Will this compliance burden disappear if the UK grants Indonesia adequacy in the future?
If that decision is made, the biggest piece of friction, the need for an IDTA and a data protection test for every transfer, would disappear, and the compliance position would simplify significantly. As of this article's research, no timeline exists for that decision, so the current safeguards remain the operative requirement.
What happens if a UK client's compliance team rejects an Indonesia-based agency outright because of the adequacy gap?
That is a legitimate, conservative position for a highly risk-averse buyer, particularly one handling special category data. For the large majority of GEO and marketing engagements involving standard analytics and campaign data, the IDTA and data protection test are a well-established, ICO-recognised route that many UK organisations already use for transfers to non-adequate countries, so an outright rejection is more often a policy choice than a legal necessity.
Do the DUAA's relaxed cookie rules mean a GEO agency no longer needs consent for analytics tracking?
Not entirely. The relaxation applies specifically to analytics and website-optimisation cookies used solely to understand aggregate visitor behaviour, where the platform offers a simple, free opt-out and no individual is identified. Any tracking that identifies individuals, or feeds into CRM-linked campaign data, still requires a proper lawful basis under UK GDPR regardless of this change.
Does an Indonesia-based agency need to register as a UK company to work with UK clients?
No, provided it does not maintain a permanent establishment in the UK, meaning a fixed place of business or a dependent agent habitually concluding UK contracts on its behalf. What matters instead is contractual clarity on governing law, dispute resolution and invoicing currency, since Indonesian law applies by default unless the contract specifies otherwise.
Sources & References:
- Information Commissioner's Office, "Adequacy regulations" guidance, updated 15 January 2026, on the current list of adequate countries and Indonesia's status as a named future priority destination.

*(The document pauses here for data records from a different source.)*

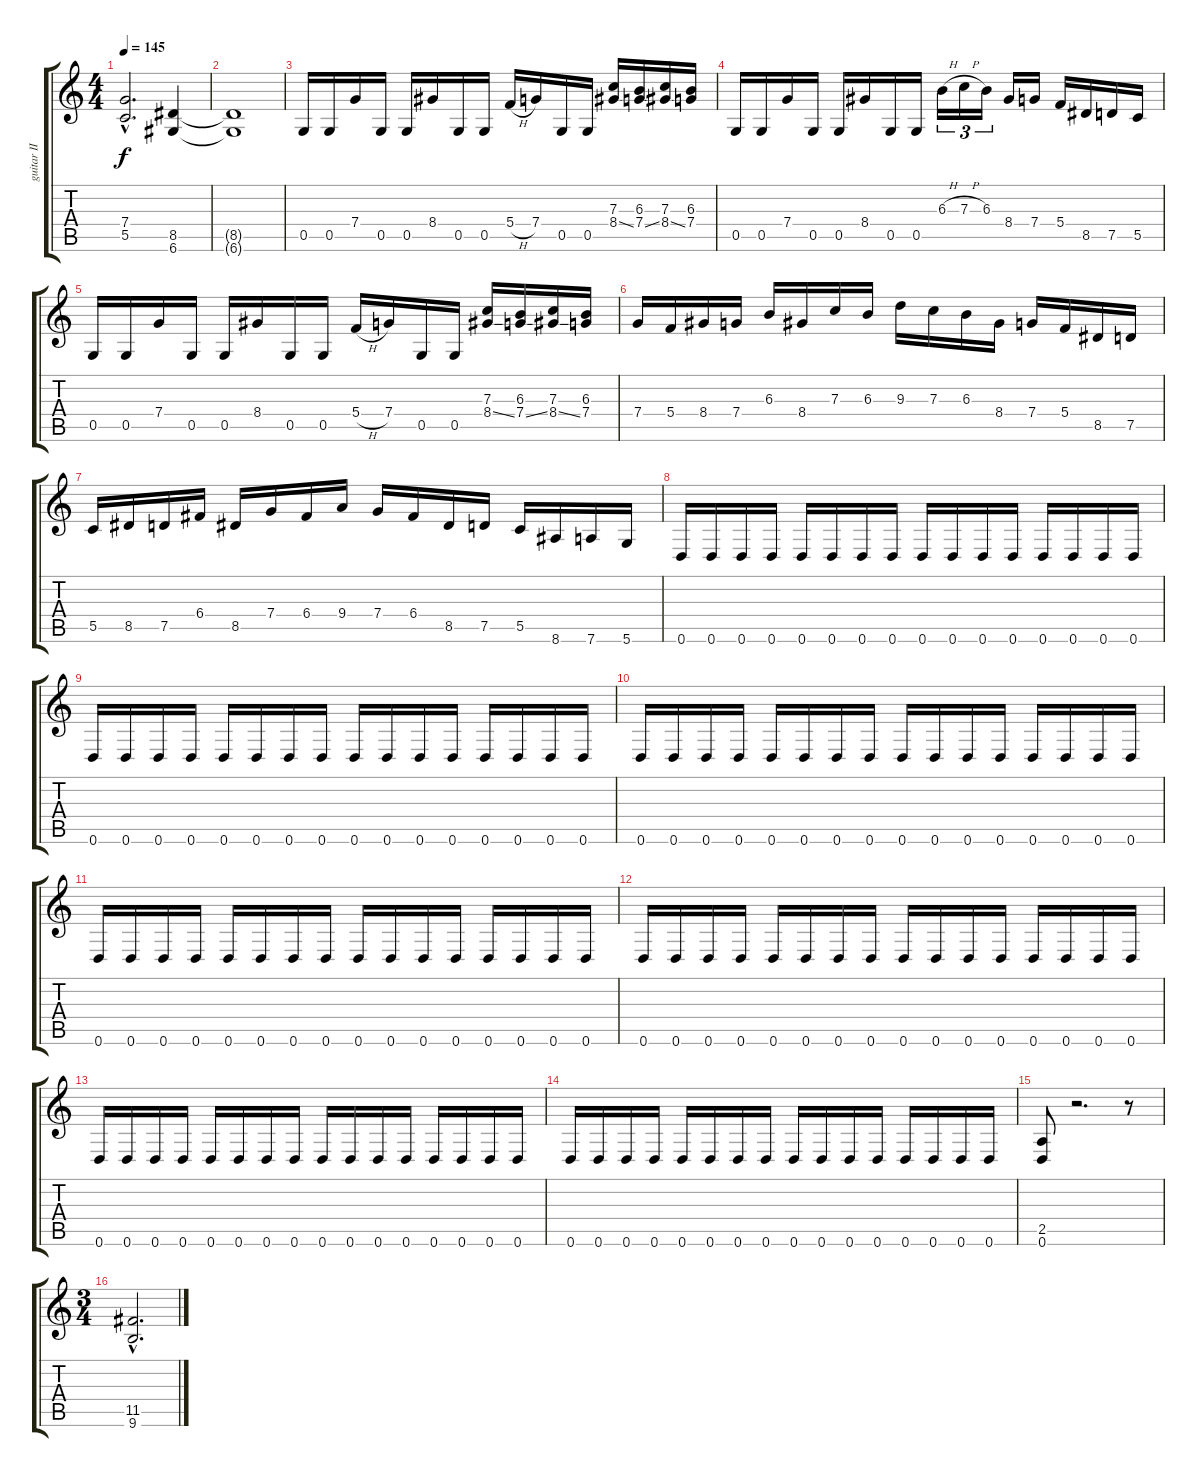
\track ("guitar II" "guitar II") {instrument distortionguitar}
\staff {score tabs}
\tuning (D4 A3 F3 C3 G2 D2) {hide}
\ts (4 4)
\tempo 145
\clef g2
\ks c
(7.4{hac} 5.5{hac}).2{d dy f} (8.5 6.6).4 |
(8.5{t} 6.6{t}).1 |
0.5.16 0.5.16 7.4.16 0.5.16 0.5.16 8.4.16 0.5.16 0.5.16 5.4{h}.16 7.4.16 0.5.16 0.5.16 (7.3 8.4{ss}).16 (6.3 7.4{ss}).16 (7.3 8.4{ss}).16 (6.3 7.4).16 |
0.5.16 0.5.16 7.4.16 0.5.16 0.5.16 8.4.16 0.5.16 0.5.16 6.3{h}.16{tu (3 2)} 7.3{h}.16{tu (3 2)} 6.3.16{tu (3 2)} 8.4.16 7.4.16 5.4.16 8.5.16 7.5.16 5.5.16 |
0.5.16 0.5.16 7.4.16 0.5.16 0.5.16 8.4.16 0.5.16 0.5.16 5.4{h}.16 7.4.16 0.5.16 0.5.16 (7.3 8.4{ss}).16 (6.3 7.4{ss}).16 (7.3 8.4{ss}).16 (6.3 7.4).16 |
7.4.16 5.4.16 8.4.16 7.4.16 6.3.16 8.4.16 7.3.16 6.3.16 9.3.16 7.3.16 6.3.16 8.4.16 7.4.16 5.4.16 8.5.16 7.5.16 |
5.5.16 8.5.16 7.5.16 6.4.16 8.5.16 7.4.16 6.4.16 9.4.16 7.4.16 6.4.16 8.5.16 7.5.16 5.5.16 8.6.16 7.6.16 5.6.16 |
0.6.16 0.6.16 0.6.16 0.6.16 0.6.16 0.6.16 0.6.16 0.6.16 0.6.16 0.6.16 0.6.16 0.6.16 0.6.16 0.6.16 0.6.16 0.6.16 |
0.6.16 0.6.16 0.6.16 0.6.16 0.6.16 0.6.16 0.6.16 0.6.16 0.6.16 0.6.16 0.6.16 0.6.16 0.6.16 0.6.16 0.6.16 0.6.16 |
0.6.16 0.6.16 0.6.16 0.6.16 0.6.16 0.6.16 0.6.16 0.6.16 0.6.16 0.6.16 0.6.16 0.6.16 0.6.16 0.6.16 0.6.16 0.6.16 |
0.6.16 0.6.16 0.6.16 0.6.16 0.6.16 0.6.16 0.6.16 0.6.16 0.6.16 0.6.16 0.6.16 0.6.16 0.6.16 0.6.16 0.6.16 0.6.16 |
0.6.16 0.6.16 0.6.16 0.6.16 0.6.16 0.6.16 0.6.16 0.6.16 0.6.16 0.6.16 0.6.16 0.6.16 0.6.16 0.6.16 0.6.16 0.6.16 |
0.6.16 0.6.16 0.6.16 0.6.16 0.6.16 0.6.16 0.6.16 0.6.16 0.6.16 0.6.16 0.6.16 0.6.16 0.6.16 0.6.16 0.6.16 0.6.16 |
0.6.16 0.6.16 0.6.16 0.6.16 0.6.16 0.6.16 0.6.16 0.6.16 0.6.16 0.6.16 0.6.16 0.6.16 0.6.16 0.6.16 0.6.16 0.6.16 |
(2.5 0.6).8 r.2{d} r.8 |
\ts (3 4)
(11.5{hac} 9.6{hac}).2{d}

- Information Commissioner's Office, "A brief guide to international transfers" and detailed international-transfers guidance, updated 15 January 2026, on the IDTA, appropriate safeguards and the data protection test.
- Freshfields Bruckhaus Deringer and Kennedys Law, legal analysis of the ICO's January 2026 international-transfers guidance, on the data protection test rules taking effect from 5 February 2026.
- GDPRLedger and LegalClarity, UK GDPR enforcement analysis, on the two-tier fine structure (£8.7 million/2% and £17.5 million/4%) and illustrative ICO enforcement outcomes including British Airways and Marriott International.
- GRC Solutions and Captain Compliance, guidance on UK GDPR Article 27 representative requirements, exceptions and associated fine exposure.
- UK Government, Data (Use and Access) Act 2025, Royal Assent 19 June 2025, and associated legal commentary on commencement dates for data-protection provisions.
- UK company law and permanent establishment guidance, and the UK Bribery Act 2010, on the business registration, contractual jurisdiction and supplier due-diligence position of a foreign agency serving UK clients remotely.